BEGIN

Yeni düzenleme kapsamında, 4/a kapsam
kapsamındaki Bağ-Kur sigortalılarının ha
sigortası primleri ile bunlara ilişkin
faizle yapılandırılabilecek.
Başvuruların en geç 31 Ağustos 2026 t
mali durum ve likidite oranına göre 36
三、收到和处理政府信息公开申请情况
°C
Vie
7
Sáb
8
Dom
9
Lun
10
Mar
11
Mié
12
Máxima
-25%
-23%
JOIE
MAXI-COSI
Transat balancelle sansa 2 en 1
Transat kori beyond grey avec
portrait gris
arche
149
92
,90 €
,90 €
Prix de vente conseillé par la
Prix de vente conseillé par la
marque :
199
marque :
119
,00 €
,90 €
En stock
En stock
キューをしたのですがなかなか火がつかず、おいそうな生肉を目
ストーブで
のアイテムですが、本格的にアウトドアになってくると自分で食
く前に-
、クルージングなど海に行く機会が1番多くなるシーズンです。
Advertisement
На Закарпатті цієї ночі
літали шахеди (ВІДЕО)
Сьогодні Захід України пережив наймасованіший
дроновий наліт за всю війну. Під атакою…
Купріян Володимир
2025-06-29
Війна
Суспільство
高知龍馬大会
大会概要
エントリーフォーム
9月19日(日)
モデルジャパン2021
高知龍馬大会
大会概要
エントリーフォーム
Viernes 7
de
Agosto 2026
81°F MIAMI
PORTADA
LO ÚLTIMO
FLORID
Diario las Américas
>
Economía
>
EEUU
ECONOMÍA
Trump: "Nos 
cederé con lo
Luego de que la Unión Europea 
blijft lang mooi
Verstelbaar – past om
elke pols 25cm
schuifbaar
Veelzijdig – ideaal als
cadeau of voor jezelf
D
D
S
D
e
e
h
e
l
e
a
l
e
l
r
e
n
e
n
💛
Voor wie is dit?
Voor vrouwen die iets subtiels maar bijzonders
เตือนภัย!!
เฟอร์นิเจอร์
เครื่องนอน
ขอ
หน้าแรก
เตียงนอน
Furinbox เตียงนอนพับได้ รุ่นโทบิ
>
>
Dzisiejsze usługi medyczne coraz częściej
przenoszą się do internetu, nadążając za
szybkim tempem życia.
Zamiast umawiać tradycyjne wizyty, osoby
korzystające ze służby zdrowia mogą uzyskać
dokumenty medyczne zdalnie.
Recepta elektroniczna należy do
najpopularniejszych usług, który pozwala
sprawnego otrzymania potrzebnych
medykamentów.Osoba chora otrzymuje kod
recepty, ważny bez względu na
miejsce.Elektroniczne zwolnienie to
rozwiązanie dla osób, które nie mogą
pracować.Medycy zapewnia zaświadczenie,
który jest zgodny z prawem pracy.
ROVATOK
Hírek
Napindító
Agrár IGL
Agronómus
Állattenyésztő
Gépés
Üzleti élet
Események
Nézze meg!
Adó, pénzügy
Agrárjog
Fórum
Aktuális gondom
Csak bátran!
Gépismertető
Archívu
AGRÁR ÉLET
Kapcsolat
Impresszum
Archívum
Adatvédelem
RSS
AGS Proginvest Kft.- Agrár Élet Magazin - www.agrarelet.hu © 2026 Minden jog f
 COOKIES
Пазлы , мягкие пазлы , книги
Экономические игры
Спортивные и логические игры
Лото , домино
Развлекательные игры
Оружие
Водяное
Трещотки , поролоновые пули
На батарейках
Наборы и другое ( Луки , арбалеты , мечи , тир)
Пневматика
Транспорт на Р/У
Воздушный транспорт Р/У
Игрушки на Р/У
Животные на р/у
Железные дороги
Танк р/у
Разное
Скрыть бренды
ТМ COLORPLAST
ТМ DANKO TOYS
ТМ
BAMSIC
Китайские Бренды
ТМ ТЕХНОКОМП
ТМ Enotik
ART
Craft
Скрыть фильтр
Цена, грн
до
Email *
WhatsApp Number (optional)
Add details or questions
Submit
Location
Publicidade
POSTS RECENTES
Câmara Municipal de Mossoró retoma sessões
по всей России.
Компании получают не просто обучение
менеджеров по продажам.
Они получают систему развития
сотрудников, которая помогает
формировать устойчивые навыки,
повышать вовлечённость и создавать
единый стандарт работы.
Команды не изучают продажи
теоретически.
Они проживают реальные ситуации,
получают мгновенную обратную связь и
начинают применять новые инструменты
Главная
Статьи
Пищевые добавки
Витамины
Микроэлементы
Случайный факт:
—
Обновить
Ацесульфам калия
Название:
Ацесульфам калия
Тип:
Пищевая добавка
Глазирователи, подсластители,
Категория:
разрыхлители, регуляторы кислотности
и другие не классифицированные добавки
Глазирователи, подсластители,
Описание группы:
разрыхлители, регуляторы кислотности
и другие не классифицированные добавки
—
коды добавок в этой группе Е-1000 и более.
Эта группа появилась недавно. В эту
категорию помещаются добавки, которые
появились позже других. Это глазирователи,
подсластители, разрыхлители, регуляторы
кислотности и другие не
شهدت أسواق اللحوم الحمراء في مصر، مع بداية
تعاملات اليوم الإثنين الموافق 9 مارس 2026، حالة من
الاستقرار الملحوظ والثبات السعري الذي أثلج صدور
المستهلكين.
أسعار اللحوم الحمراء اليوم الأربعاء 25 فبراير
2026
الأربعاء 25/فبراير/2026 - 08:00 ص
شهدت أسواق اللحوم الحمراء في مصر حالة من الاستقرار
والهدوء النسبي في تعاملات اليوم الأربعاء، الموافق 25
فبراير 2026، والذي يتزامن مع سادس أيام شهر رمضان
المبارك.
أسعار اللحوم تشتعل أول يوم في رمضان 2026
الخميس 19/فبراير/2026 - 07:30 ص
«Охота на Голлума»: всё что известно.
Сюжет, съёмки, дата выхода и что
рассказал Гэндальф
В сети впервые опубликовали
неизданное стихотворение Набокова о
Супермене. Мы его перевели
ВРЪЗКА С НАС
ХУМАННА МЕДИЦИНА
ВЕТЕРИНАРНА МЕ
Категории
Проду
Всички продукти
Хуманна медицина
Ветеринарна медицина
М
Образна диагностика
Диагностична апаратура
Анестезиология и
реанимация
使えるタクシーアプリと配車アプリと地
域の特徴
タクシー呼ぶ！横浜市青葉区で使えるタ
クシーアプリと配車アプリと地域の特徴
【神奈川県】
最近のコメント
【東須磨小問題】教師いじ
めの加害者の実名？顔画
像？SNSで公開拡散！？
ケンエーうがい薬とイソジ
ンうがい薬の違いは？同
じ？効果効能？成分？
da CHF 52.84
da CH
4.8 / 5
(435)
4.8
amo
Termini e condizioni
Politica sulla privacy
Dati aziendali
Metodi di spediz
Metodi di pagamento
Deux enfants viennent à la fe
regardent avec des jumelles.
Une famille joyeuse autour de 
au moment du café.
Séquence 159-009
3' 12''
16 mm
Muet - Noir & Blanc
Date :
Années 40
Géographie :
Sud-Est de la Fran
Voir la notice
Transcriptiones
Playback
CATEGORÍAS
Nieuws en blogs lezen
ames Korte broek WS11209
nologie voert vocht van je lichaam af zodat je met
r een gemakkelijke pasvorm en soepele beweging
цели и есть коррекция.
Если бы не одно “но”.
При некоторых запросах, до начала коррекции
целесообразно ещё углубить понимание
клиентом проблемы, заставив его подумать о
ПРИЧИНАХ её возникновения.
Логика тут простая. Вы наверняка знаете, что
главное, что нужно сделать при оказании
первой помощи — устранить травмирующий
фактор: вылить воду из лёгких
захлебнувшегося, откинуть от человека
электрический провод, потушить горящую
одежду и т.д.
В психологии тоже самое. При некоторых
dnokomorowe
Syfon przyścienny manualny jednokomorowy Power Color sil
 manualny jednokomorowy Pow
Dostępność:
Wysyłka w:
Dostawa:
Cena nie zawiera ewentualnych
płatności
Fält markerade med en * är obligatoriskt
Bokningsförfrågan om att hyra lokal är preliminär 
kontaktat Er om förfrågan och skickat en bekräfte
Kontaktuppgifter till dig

END

• Written task
Put the lines of the items into a Markdown table with a Row column for the row number and a Text column for the line. Begin with the first line of the items, continue through the line containing "เฟอร์นิเจอร์", and leave out blank lines.

• Solution to this exercise
| Row | Text |
|---|---|
| 1 | Yeni düzenleme kapsamında, 4/a kapsam |
| 2 | kapsamındaki Bağ-Kur sigortalılarının ha |
| 3 | sigortası primleri ile bunlara ilişkin |
| 4 | faizle yapılandırılabilecek. |
| 5 | Başvuruların en geç 31 Ağustos 2026 t |
| 6 | mali durum ve likidite oranına göre 36 |
| 7 | 三、收到和处理政府信息公开申请情况 |
| 8 | °C |
| 9 | Vie |
| 10 | 7 |
| 11 | Sáb |
| 12 | 8 |
| 13 | Dom |
| 14 | 9 |
| 15 | Lun |
| 16 | 10 |
| 17 | Mar |
| 18 | 11 |
| 19 | Mié |
| 20 | 12 |
| 21 | Máxima |
| 22 | -25% |
| 23 | -23% |
| 24 | JOIE |
| 25 | MAXI-COSI |
| 26 | Transat balancelle sansa 2 en 1 |
| 27 | Transat kori beyond grey avec |
| 28 | portrait gris |
| 29 | arche |
| 30 | 149 |
| 31 | 92 |
| 32 | ,90 € |
| 33 | ,90 € |
| 34 | Prix de vente conseillé par la |
| 35 | Prix de vente conseillé par la |
| 36 | marque : |
| 37 | 199 |
| 38 | marque : |
| 39 | 119 |
| 40 | ,00 € |
| 41 | ,90 € |
| 42 | En stock |
| 43 | En stock |
| 44 | キューをしたのですがなかなか火がつかず、おいそうな生肉を目 |
| 45 | ストーブで |
| 46 | のアイテムですが、本格的にアウトドアになってくると自分で食 |
| 47 | く前に- |
| 48 | 、クルージングなど海に行く機会が1番多くなるシーズンです。 |
| 49 | Advertisement |
| 50 | На Закарпатті цієї ночі |
| 51 | літали шахеди (ВІДЕО) |
| 52 | Сьогодні Захід України пережив наймасованіший |
| 53 | дроновий наліт за всю війну. Під атакою… |
| 54 | Купріян Володимир |
| 55 | 2025-06-29 |
| 56 | Війна |
| 57 | Суспільство |
| 58 | 高知龍馬大会 |
| 59 | 大会概要 |
| 60 | エントリーフォーム |
| 61 | 9月19日(日) |
| 62 | モデルジャパン2021 |
| 63 | 高知龍馬大会 |
| 64 | 大会概要 |
| 65 | エントリーフォーム |
| 66 | Viernes 7 |
| 67 | de |
| 68 | Agosto 2026 |
| 69 | 81°F MIAMI |
| 70 | PORTADA |
| 71 | LO ÚLTIMO |
| 72 | FLORID |
| 73 | Diario las Américas |
| 74 | > |
| 75 | Economía |
| 76 | > |
| 77 | EEUU |
| 78 | ECONOMÍA |
| 79 | Trump: "Nos  |
| 80 | cederé con lo |
| 81 | Luego de que la Unión Europea  |
| 82 | blijft lang mooi |
| 83 | Verstelbaar – past om |
| 84 | elke pols 25cm |
| 85 | schuifbaar |
| 86 | Veelzijdig – ideaal als |
| 87 | cadeau of voor jezelf |
| 88 | D |
| 89 | D |
| 90 | S |
| 91 | D |
| 92 | e |
| 93 | e |
| 94 | h |
| 95 | e |
| 96 | l |
| 97 | e |
| 98 | a |
| 99 | l |
| 100 | e |
| 101 | l |
| 102 | r |
| 103 | e |
| 104 | n |
| 105 | e |
| 106 | n |
| 107 | 💛 |
| 108 | Voor wie is dit? |
| 109 | Voor vrouwen die iets subtiels maar bijzonders |
| 110 | เตือนภัย!! |
| 111 | เฟอร์นิเจอร์ |